Was haben Pfarrhaus und Sparkasse historisch gemeinsam? Beider Leitbild ist die Daseinsvorsorge, und das heißt: Risikovorsorge. Im Pfarrhaus hat das eine religiös-spirituelle Dimension: Das Streben nach Perfectio im Diesseits, also den Auftrag, das Beste aus einem von Gott geschenkten Leben zu machen. Reformation bedeutete daher auch ein umfassendes Programm zur Verbesserung der irdischen Welt, und die fing im eigenen Haus an.
Das Pfarrhaus, das Landpfarrhaus zumal, hatte den Auftrag, diese Mission als immerwährenden Modellversuch vorzuleben. Nicht von ungefähr sind es evangelische Pfarrer, die schon im 16. Jahrhundert die sogenannte „Hausväter“-Literatur etablieren, Enzyklopädien der sparsamen, weitsichtigen, rational und auf wissenschaftlichem Fundament beruhenden Haus-Ökonomie. Die überwältigende Mehrheit der Pfarrhäuser war arm. „Modell“ zu sein, den bürgerlichen Lebens- und Bildungsstandard zu halten – all das war nur mit eiserner Sparsamkeit zu verwirklichen.

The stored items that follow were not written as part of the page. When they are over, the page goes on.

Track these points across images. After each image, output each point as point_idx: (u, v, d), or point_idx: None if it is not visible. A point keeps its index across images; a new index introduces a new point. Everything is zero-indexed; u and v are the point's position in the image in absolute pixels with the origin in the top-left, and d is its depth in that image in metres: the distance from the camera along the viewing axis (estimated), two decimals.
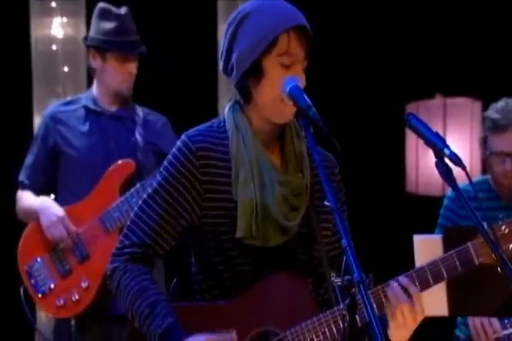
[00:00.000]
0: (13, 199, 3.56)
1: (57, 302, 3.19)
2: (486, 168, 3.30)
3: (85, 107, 3.36)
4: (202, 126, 2.04)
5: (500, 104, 3.06)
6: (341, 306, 1.83)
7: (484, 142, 3.10)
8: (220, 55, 2.02)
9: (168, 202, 1.98)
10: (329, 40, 4.41)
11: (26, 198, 3.36)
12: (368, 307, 1.59)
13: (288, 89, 1.89)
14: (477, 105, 4.19)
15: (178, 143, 2.00)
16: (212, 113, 2.09)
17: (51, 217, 3.20)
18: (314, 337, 1.91)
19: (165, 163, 2.02)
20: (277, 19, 1.92)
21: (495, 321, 2.89)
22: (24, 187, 3.39)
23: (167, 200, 1.98)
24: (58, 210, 3.22)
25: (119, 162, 3.25)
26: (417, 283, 1.93)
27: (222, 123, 2.03)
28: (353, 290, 1.63)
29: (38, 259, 3.24)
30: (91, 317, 3.18)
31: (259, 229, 1.94)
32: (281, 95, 1.92)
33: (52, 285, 3.21)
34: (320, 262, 2.00)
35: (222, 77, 4.50)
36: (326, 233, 2.01)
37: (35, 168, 3.38)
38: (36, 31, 4.40)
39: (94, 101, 3.36)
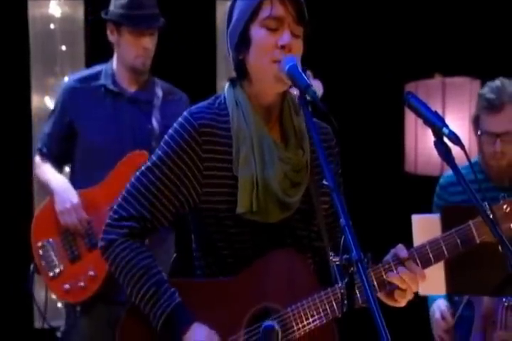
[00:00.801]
0: (19, 175, 3.60)
1: (64, 287, 3.22)
2: None
3: (104, 86, 3.33)
4: (203, 103, 2.05)
5: (496, 83, 3.02)
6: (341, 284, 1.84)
7: (476, 120, 3.08)
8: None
9: (168, 177, 1.98)
10: (329, 20, 4.41)
11: (44, 170, 3.37)
12: (366, 285, 1.59)
13: (286, 68, 1.89)
14: (476, 84, 4.16)
15: (180, 119, 2.00)
16: (210, 93, 2.10)
17: (66, 203, 3.22)
18: (315, 313, 1.93)
19: (166, 137, 2.02)
20: None
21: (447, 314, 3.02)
22: (42, 154, 3.41)
23: (167, 175, 1.98)
24: (73, 196, 3.23)
25: (133, 152, 3.23)
26: (419, 262, 1.94)
27: (222, 101, 2.04)
28: (352, 269, 1.63)
29: (50, 240, 3.26)
30: (96, 301, 3.22)
31: (260, 205, 1.95)
32: (272, 58, 1.92)
33: (61, 269, 3.24)
34: (318, 236, 2.01)
35: (220, 57, 4.49)
36: (324, 206, 2.03)
37: (52, 138, 3.39)
38: (34, 10, 4.40)
39: (113, 78, 3.34)
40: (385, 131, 4.54)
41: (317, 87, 3.37)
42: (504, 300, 2.73)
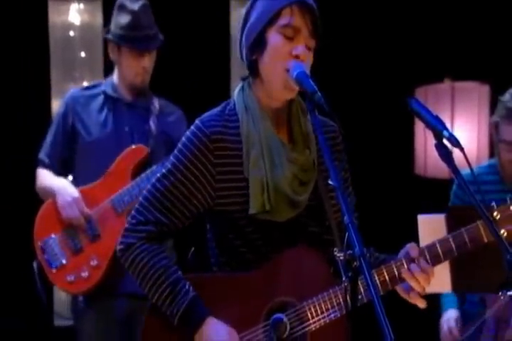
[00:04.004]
0: (32, 178, 3.65)
1: (68, 278, 3.28)
2: (493, 151, 3.34)
3: (104, 93, 3.43)
4: (214, 111, 2.12)
5: None
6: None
7: (496, 127, 3.13)
8: (238, 41, 2.11)
9: (183, 183, 2.06)
10: (340, 24, 4.42)
11: (45, 177, 3.46)
12: (369, 279, 1.65)
13: (295, 74, 1.96)
14: (484, 89, 4.20)
15: (193, 127, 2.08)
16: (224, 98, 2.16)
17: (67, 197, 3.30)
18: (330, 307, 2.01)
19: (179, 145, 2.09)
20: None
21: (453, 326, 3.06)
22: (43, 165, 3.48)
23: (181, 181, 2.06)
24: (73, 191, 3.31)
25: (133, 147, 3.33)
26: (429, 259, 2.01)
27: (232, 106, 2.11)
28: (355, 263, 1.69)
29: (53, 236, 3.33)
30: (100, 294, 3.29)
31: (272, 205, 2.02)
32: (284, 66, 1.99)
33: (63, 261, 3.30)
34: (329, 231, 2.05)
35: (234, 61, 4.56)
36: (333, 202, 2.05)
37: (54, 146, 3.46)
38: (54, 18, 4.47)
39: (114, 87, 3.44)
40: (396, 135, 4.58)
41: None
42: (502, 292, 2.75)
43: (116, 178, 3.31)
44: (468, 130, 4.15)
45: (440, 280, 2.71)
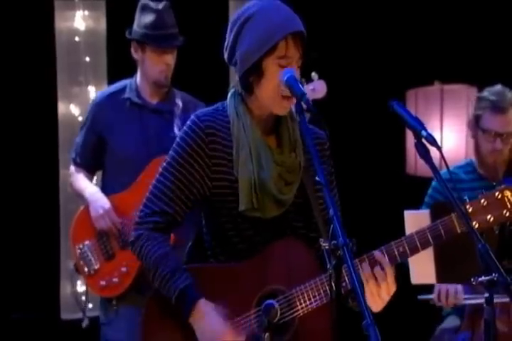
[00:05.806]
0: (38, 180, 3.77)
1: (101, 283, 3.43)
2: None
3: (129, 100, 3.51)
4: (209, 109, 2.27)
5: (496, 88, 3.22)
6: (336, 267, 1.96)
7: (477, 120, 3.25)
8: (224, 48, 2.24)
9: (181, 173, 2.20)
10: (331, 29, 4.51)
11: (78, 179, 3.59)
12: (351, 267, 1.76)
13: (285, 78, 2.10)
14: (472, 91, 4.24)
15: (188, 122, 2.23)
16: (222, 99, 2.28)
17: (99, 210, 3.43)
18: (317, 294, 2.14)
19: (177, 139, 2.24)
20: (277, 25, 2.13)
21: (460, 289, 3.06)
22: (76, 164, 3.62)
23: (180, 171, 2.20)
24: (105, 203, 3.44)
25: (157, 159, 3.35)
26: (408, 249, 2.14)
27: (225, 108, 2.25)
28: (339, 252, 1.81)
29: (87, 242, 3.48)
30: (130, 291, 3.40)
31: (259, 203, 2.17)
32: (280, 91, 2.13)
33: (96, 267, 3.45)
34: (315, 228, 2.20)
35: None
36: (320, 201, 2.19)
37: (84, 148, 3.58)
38: (60, 24, 4.56)
39: (138, 92, 3.52)
40: (388, 136, 4.63)
41: (321, 87, 3.56)
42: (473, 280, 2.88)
43: (142, 189, 3.40)
44: (456, 131, 4.25)
45: (425, 272, 2.87)
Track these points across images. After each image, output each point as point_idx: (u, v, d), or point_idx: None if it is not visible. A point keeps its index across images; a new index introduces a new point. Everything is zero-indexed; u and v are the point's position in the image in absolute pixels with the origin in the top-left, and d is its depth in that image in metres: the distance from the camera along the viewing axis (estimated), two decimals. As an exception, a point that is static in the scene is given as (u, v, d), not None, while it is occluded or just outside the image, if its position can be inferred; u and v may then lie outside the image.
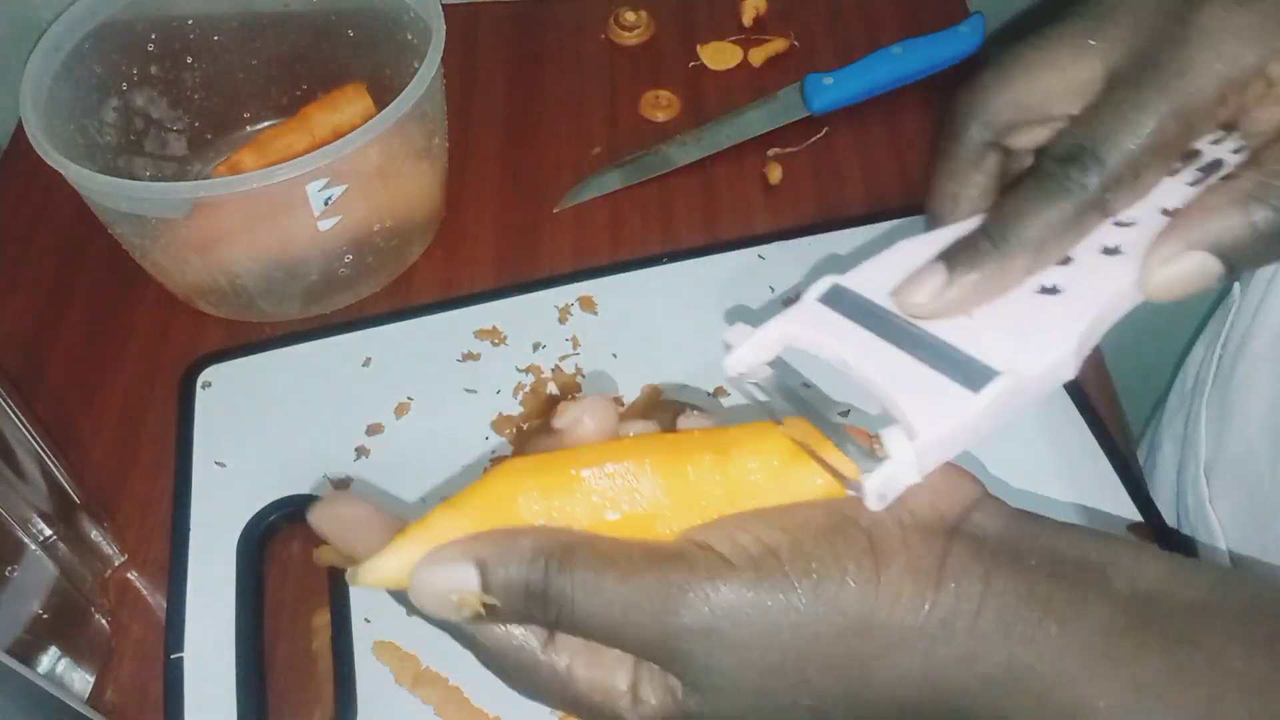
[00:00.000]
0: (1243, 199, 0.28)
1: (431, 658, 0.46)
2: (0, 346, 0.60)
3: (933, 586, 0.27)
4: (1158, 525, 0.49)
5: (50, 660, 0.45)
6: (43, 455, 0.47)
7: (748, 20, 0.76)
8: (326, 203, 0.53)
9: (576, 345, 0.57)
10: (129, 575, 0.51)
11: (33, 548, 0.45)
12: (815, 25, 0.76)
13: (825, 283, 0.32)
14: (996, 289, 0.30)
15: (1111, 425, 0.53)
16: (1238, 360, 0.46)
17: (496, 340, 0.57)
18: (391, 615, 0.47)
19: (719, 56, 0.74)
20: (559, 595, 0.27)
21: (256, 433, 0.54)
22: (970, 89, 0.34)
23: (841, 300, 0.31)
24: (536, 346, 0.57)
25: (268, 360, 0.58)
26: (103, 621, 0.49)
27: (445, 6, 0.58)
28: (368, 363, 0.57)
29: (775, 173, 0.66)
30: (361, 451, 0.53)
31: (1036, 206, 0.29)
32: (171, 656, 0.47)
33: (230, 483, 0.52)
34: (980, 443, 0.28)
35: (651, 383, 0.55)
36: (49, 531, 0.46)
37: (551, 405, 0.54)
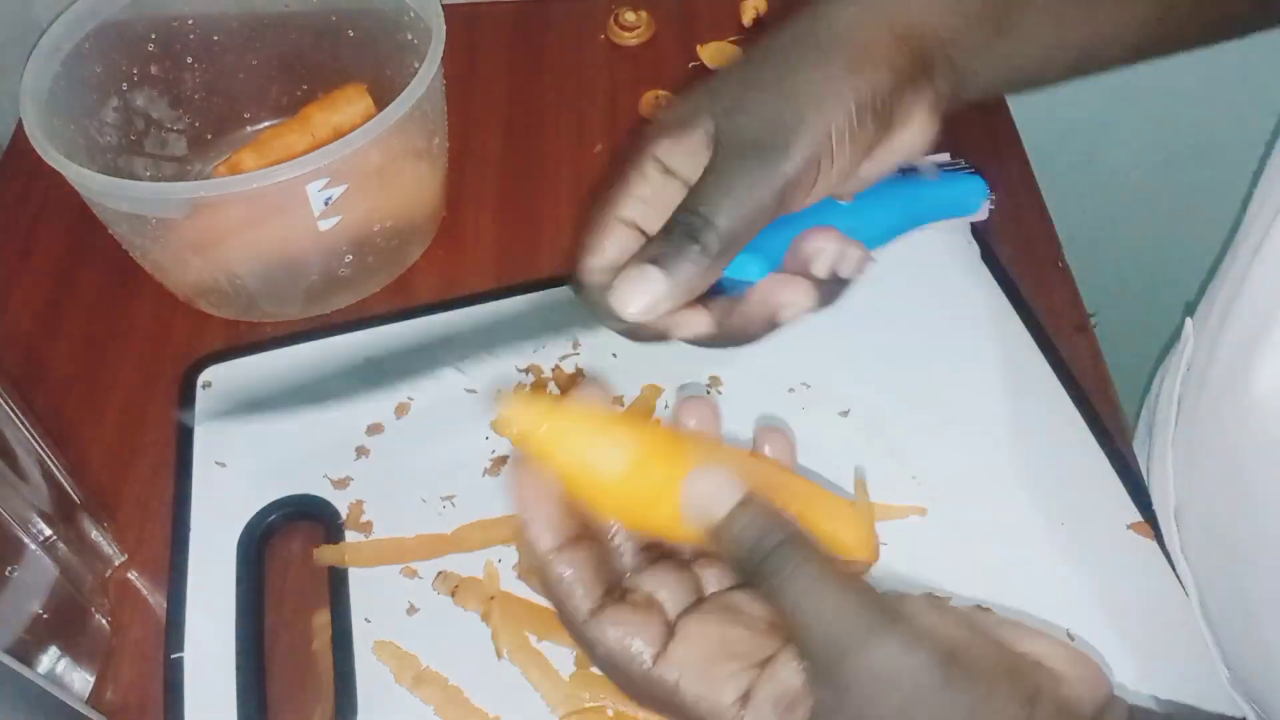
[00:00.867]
0: (665, 227, 0.36)
1: (431, 658, 0.46)
2: (0, 346, 0.60)
3: None
4: (1159, 527, 0.49)
5: (50, 660, 0.45)
6: (43, 455, 0.47)
7: (748, 20, 0.76)
8: (326, 203, 0.53)
9: (576, 345, 0.57)
10: (129, 575, 0.51)
11: (33, 548, 0.45)
12: (815, 25, 0.76)
13: None
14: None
15: (1111, 425, 0.53)
16: (1198, 402, 0.45)
17: (496, 340, 0.57)
18: (391, 615, 0.47)
19: (719, 57, 0.74)
20: (780, 563, 0.31)
21: (256, 433, 0.54)
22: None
23: None
24: (536, 347, 0.57)
25: (268, 360, 0.58)
26: (103, 621, 0.49)
27: (445, 6, 0.58)
28: (368, 363, 0.57)
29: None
30: (361, 451, 0.53)
31: (675, 266, 0.35)
32: (171, 656, 0.47)
33: (230, 483, 0.52)
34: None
35: (651, 383, 0.55)
36: (49, 531, 0.46)
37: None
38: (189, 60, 0.66)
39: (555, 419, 0.34)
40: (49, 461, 0.47)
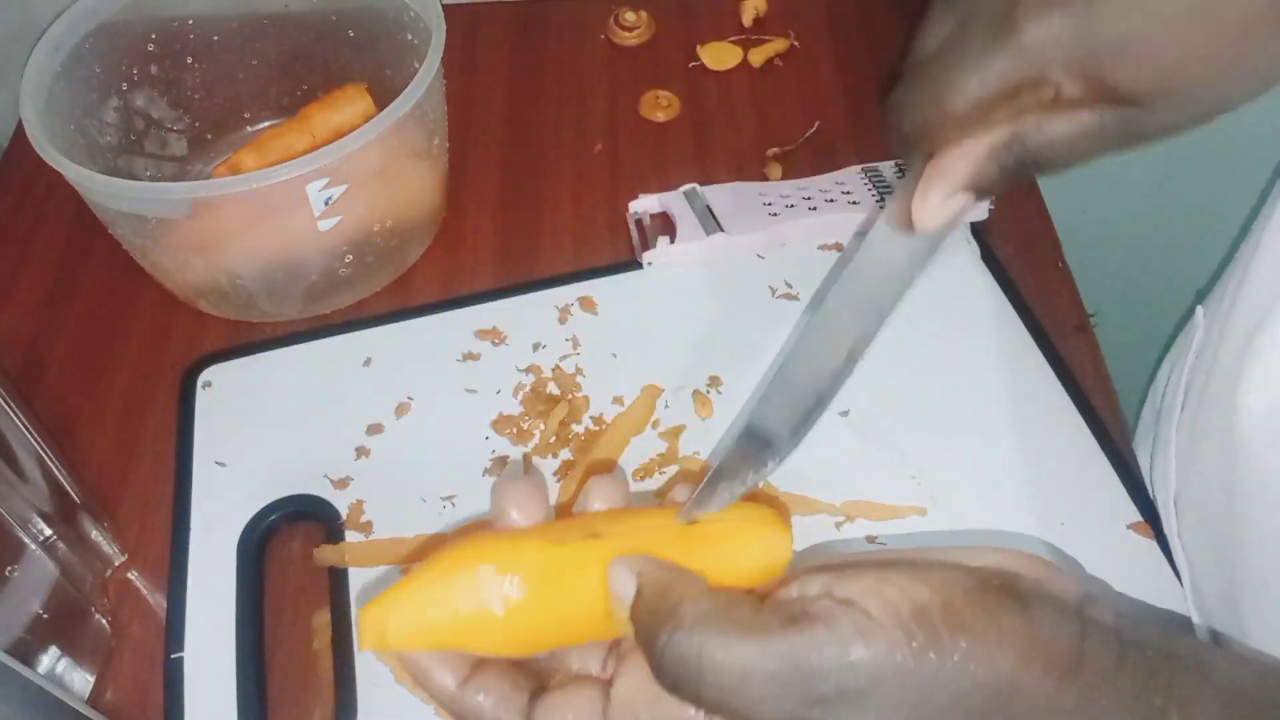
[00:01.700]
0: (995, 149, 0.33)
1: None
2: (0, 346, 0.60)
3: (1076, 658, 0.27)
4: (1158, 526, 0.49)
5: (50, 660, 0.45)
6: (43, 455, 0.47)
7: (748, 20, 0.76)
8: (326, 203, 0.53)
9: (576, 345, 0.57)
10: (129, 575, 0.51)
11: (33, 548, 0.45)
12: (815, 25, 0.76)
13: None
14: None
15: (1111, 425, 0.53)
16: (1205, 390, 0.45)
17: (496, 340, 0.57)
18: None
19: (719, 56, 0.74)
20: (681, 661, 0.27)
21: (256, 433, 0.54)
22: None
23: None
24: (536, 346, 0.57)
25: (268, 360, 0.58)
26: (103, 621, 0.49)
27: (445, 6, 0.58)
28: (368, 363, 0.57)
29: (775, 171, 0.66)
30: (361, 451, 0.53)
31: (991, 191, 0.34)
32: (171, 656, 0.47)
33: (230, 483, 0.52)
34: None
35: (651, 383, 0.55)
36: (49, 531, 0.46)
37: (551, 405, 0.54)
38: (189, 60, 0.66)
39: (411, 609, 0.32)
40: (49, 461, 0.47)
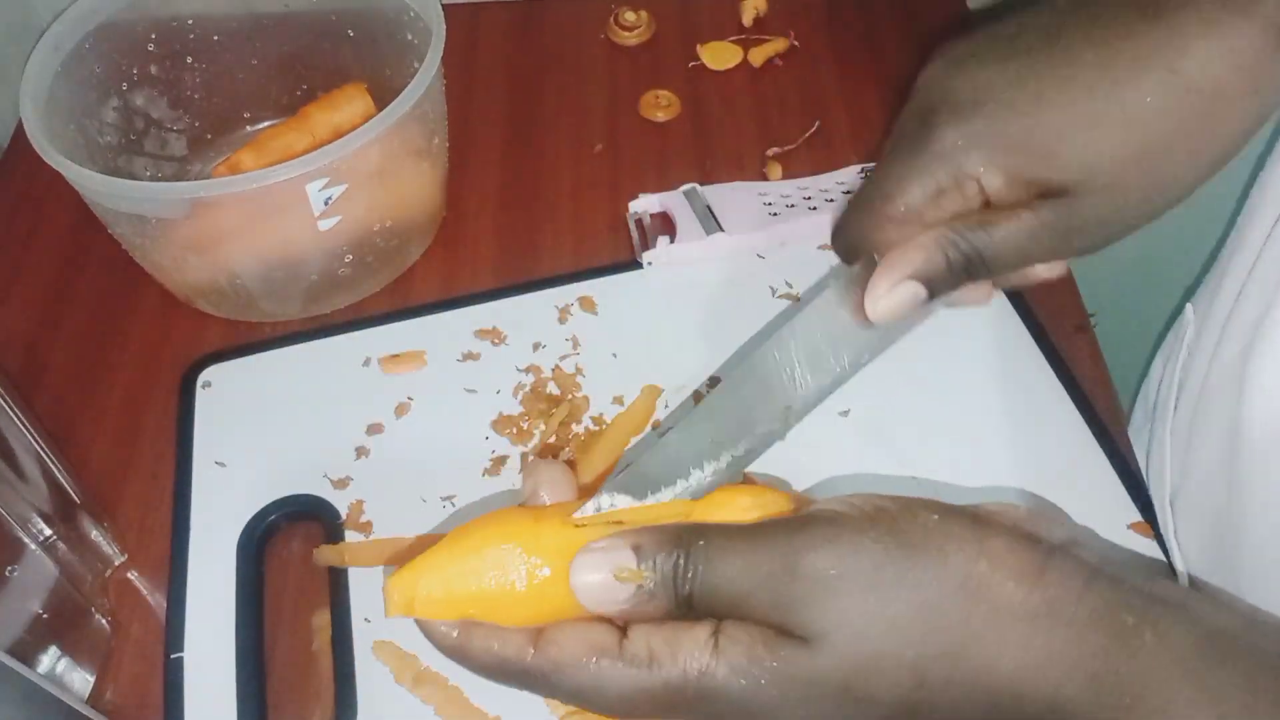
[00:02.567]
0: (941, 241, 0.36)
1: (431, 658, 0.46)
2: (0, 346, 0.60)
3: (1036, 572, 0.29)
4: (1158, 527, 0.49)
5: (50, 660, 0.45)
6: (43, 455, 0.47)
7: (748, 20, 0.76)
8: (326, 203, 0.53)
9: (576, 345, 0.57)
10: (129, 575, 0.51)
11: (33, 548, 0.45)
12: (815, 25, 0.76)
13: None
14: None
15: (1111, 425, 0.53)
16: (1202, 392, 0.45)
17: (496, 340, 0.57)
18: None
19: (719, 56, 0.74)
20: (695, 562, 0.30)
21: (256, 433, 0.54)
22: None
23: None
24: (536, 346, 0.57)
25: (268, 360, 0.58)
26: (103, 621, 0.49)
27: (445, 6, 0.58)
28: (368, 363, 0.57)
29: (775, 171, 0.66)
30: (361, 451, 0.53)
31: (943, 292, 0.37)
32: (171, 656, 0.47)
33: (230, 483, 0.52)
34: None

Um 1800, in der Zeit der Aufklärung, hat sich diese lebenspraktische und reformerische Seite des Pfarrhauses am auffälligsten gezeigt – und es ist kein Zufall, dass in dieser Zeit die ersten kommunalen Sparkassen entstanden und zwar in protestantisch geprägten Territorien, 1778 in Hamburg, 1795 im Herzogtum Oldenburg, 1801 in Göttingen, 1808 im Herzogtum Hessen-Darmstadt. Der sozialreformerisch und unternehmerisch gleichermaßen dynamische Pfarrer Johann Friedrich Oberlin gründete im ländlichen Elsass 1785 seine Sparkasse praktischerweise selbst.
Das Versorgungsangebot des Pfarrhauses ist flächendeckend, das der Sparkasse auch. Die Bank war noch bis weit ins 20. Jahrhundert eine Angelegenheit der Großstadt und der Großkunden, der Aktien-Emission und Vermögensverwaltung. Die Sparkasse begann als Bank der Arbeiter, Handwerker und Tagelöhner. Der Pastor wetterte am Sonntag von der Kanzel: Vertrinkt und verspielt eure paar übrigen Groschen nicht im Wirtshaus! Die Sparkasse gleich gegenüber offerierte am Montag die Alternative.
„Der Besitz eines Sparbuchs“, schreibt der Historiker Thomas Nipperdey, war „ein Ansatz zur Entproletarisierung“. Der Besitz einer Bibel war schon seit der Reformation ein Ansatz zur geistigen Teilhabe, in der es keine Klassenschranken geben sollte. So haben beide ihr Buch als Ausgangspunkt, auch wenn das eine bei der Vermögensbildung keine große Rolle mehr spielt, und die Bibel selbst im Pfarrhaus mit lebensweltlicher Erbauungsliteratur konkurriert.
Das Pfarrhaus bedeutete Bildung für alle, die Sparkasse ein Konto für alle – beides sind Investitionen für die Zukunft. So geht eine beruhigende und zuversichtliche Schwingung aus von Bank zu Bank – der in der Kirche und der mit dem Tresor im Keller.
Ein Wermutstropfen: Der Anteil der Sparkassen am Geschäftsvolumen des deutschen Kapitalmarkts lag 1913 schon bei 32 Prozent, 1966 bei 38,5. Zuwächse hatte die Kirche in diesem Zeitraum nicht mehr zu verzeichnen. Im Gegenteil.